DIE AUFGABEN —
**A)** Zählen Sie alle Stücke auf, die der Text über das Kirchlein St. Johannes am Perg ausdrücklich als Schmuck der Wände nennt.
**B)** Kopieren Sie aus dem Text über das Kirchlein St. Johannes am Perg unverändert den Abschnitt von „Eine schöne alte“ bis einschließlich „durch Eternit erneuert.“.
**C)** Nehmen Sie den Text über das Kirchlein St. Johannes am Perg dort auf, wo er endet, und führen Sie ihn weiter.

DIE SEITE —
********************

Eine schöne alte Muttergottesstatue, der hl. Georg in der Tracht des 30
jähr. Krieges auf einer Konsole, alte Kreuzwegbilder und andere zieren
die Wände. Das viel jüngere Kirchenschiff ist schmucklos, hat hoch oben
an der Südseite zwei halbkreisförmige Fenster, eine Tramdecke und ein
altes Ziegelpflaster, auf dem einfache Holzbänke stehen. Rückwärts führt
eine Holztreppe zum hölzernen Chorraum und dann auf den Dachboden. Das
Kircheninnere, mit Ausnahme der Steinmetzarbeit ist einfach geweißt;
alles Holz ist naturbelassen und altersgeschwärzt. In seiner ehrwürdigen
Einfachheit macht es einen ergreifenden und erhebenden Eindruck.
Das steile alte Schindeldach mit dem Dachreiter, der eine Glocke birgt,
wurde vor etwa 20 Jahren durch Eternit erneuert.
Das Kirchlein steht unter Denkmalschutz. Auf Vischers Topographie 1672,
Bild der Burg Engelstein, sieht man im Hintergrund das Kirchlein St.
Johannes am Perg.

********************

BEREITGESTELLTE ANGABEN —

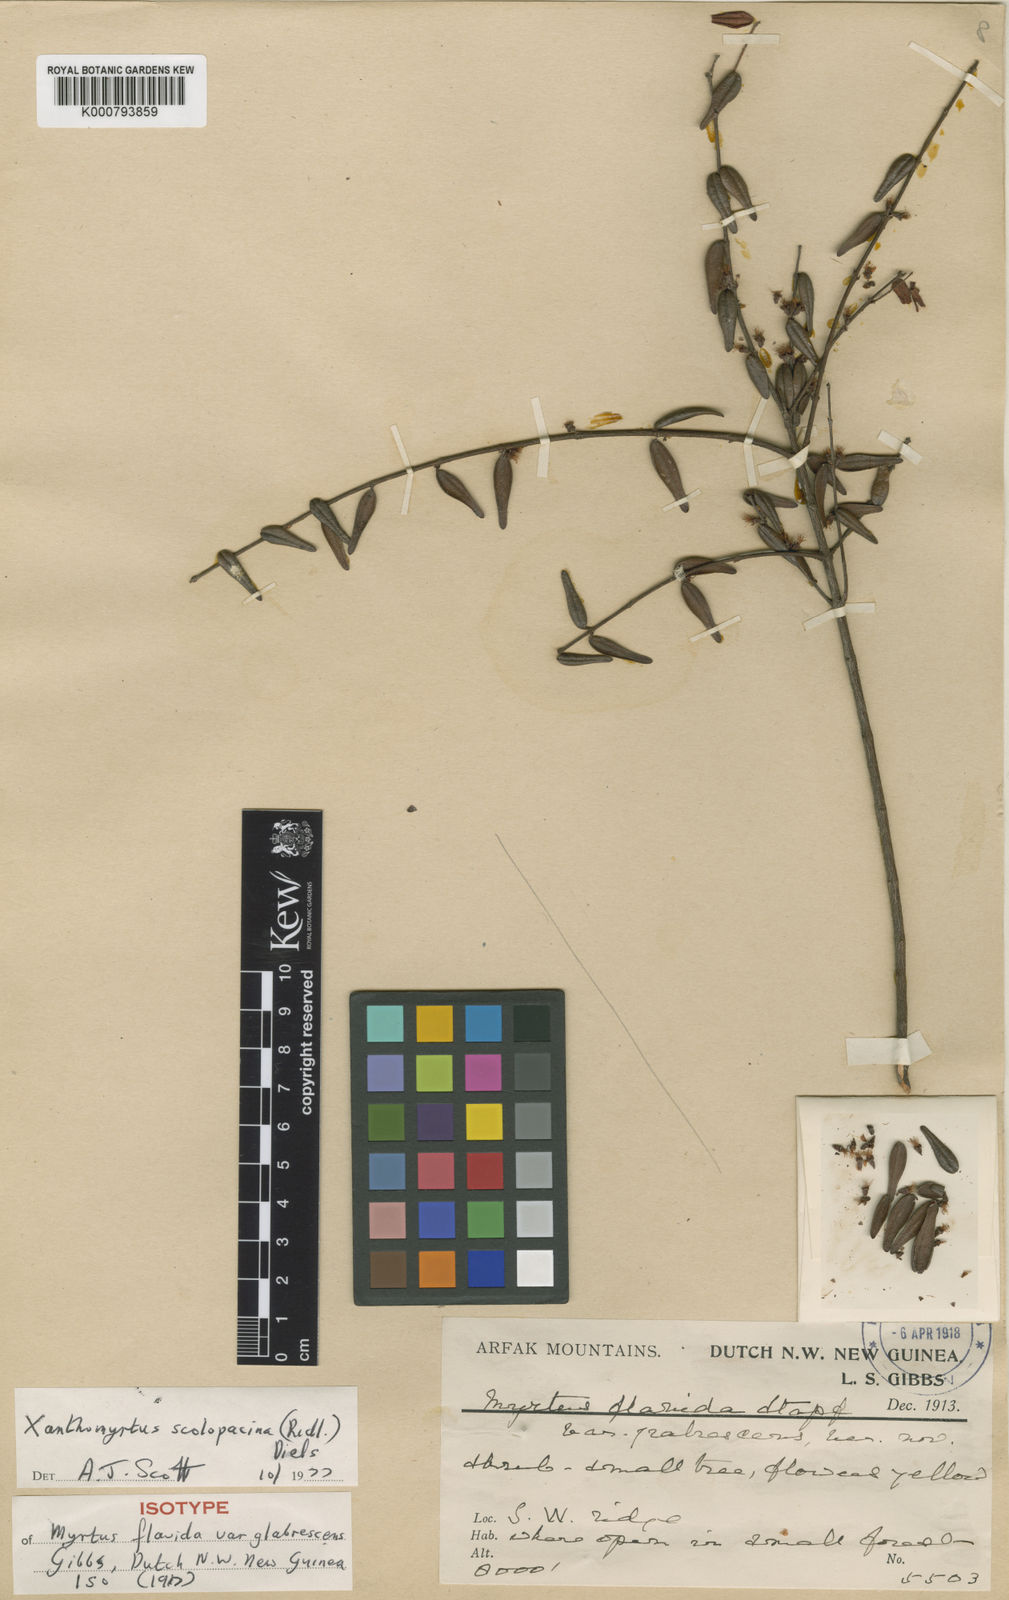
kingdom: Plantae
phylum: Tracheophyta
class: Magnoliopsida
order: Myrtales
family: Myrtaceae
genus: Xanthomyrtus
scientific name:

********************

DIE ANTWORTEN —
**A)** eine schöne alte Muttergottesstatue; der hl. Georg in der Tracht des 30 jähr. Krieges auf einer Konsole; alte Kreuzwegbilder

**B)**
Eine schöne alte Muttergottesstatue, der hl. Georg in der Tracht des 30
jähr. Krieges auf einer Konsole, alte Kreuzwegbilder und andere zieren
die Wände. Das viel jüngere Kirchenschiff ist schmucklos, hat hoch oben
an der Südseite zwei halbkreisförmige Fenster, eine Tramdecke und ein
altes Ziegelpflaster, auf dem einfache Holzbänke stehen. Rückwärts führt
eine Holztreppe zum hölzernen Chorraum und dann auf den Dachboden. Das
Kircheninnere, mit Ausnahme der Steinmetzarbeit ist einfach geweißt;
alles Holz ist naturbelassen und altersgeschwärzt. In seiner ehrwürdigen
Einfachheit macht es einen ergreifenden und erhebenden Eindruck.
Das steile alte Schindeldach mit dem Dachreiter, der eine Glocke birgt,
wurde vor etwa 20 Jahren durch Eternit erneuert.

**C)**
An den Tagen, da im Kirchlein eine hl. Messe gelesen wird, zu der die
Bevölkerung von nah und fern herbeikommt, bei der die Musikkapellen
umliegender Orte mitwirken und Lehrersänger mit den Leuten singen, und
die in ihrer Gottesnähe und Einsamkeit und durch geschichtliche
Erinnerungen besonders erhebend wirkt, schließt sich dann eine Art
Kirchweihfest an, bei welchem sich die Besucher für den Heimweg stärken.
Zum Kirchweihfeste kamen aus den benachbarten Orten Prozessionen; am
Montag in der Bittwoche kamen solche aus Spital und Schweiggers.
Die Burg Hadmarstein war einst ein wichtiger Verbindungspunkt zwischen
Arbesbach und Weitra, wo durch „Kreidfeuer" die Annäherung des Feindes
signalisiert wurde. (Siehe Waldviertler Heimat Nr. 9 von 1952).
Im Walde am Bergabhange sind etliche trichterförmige Vertiefungen zu
sehen, die der Volksmund als „Wolfsgruben" bezeichnet und die
möglicherweise wohl die Reste von Grubenfallen gegen die hier oft
massenhaft aufgetretenen Wölfe sein können.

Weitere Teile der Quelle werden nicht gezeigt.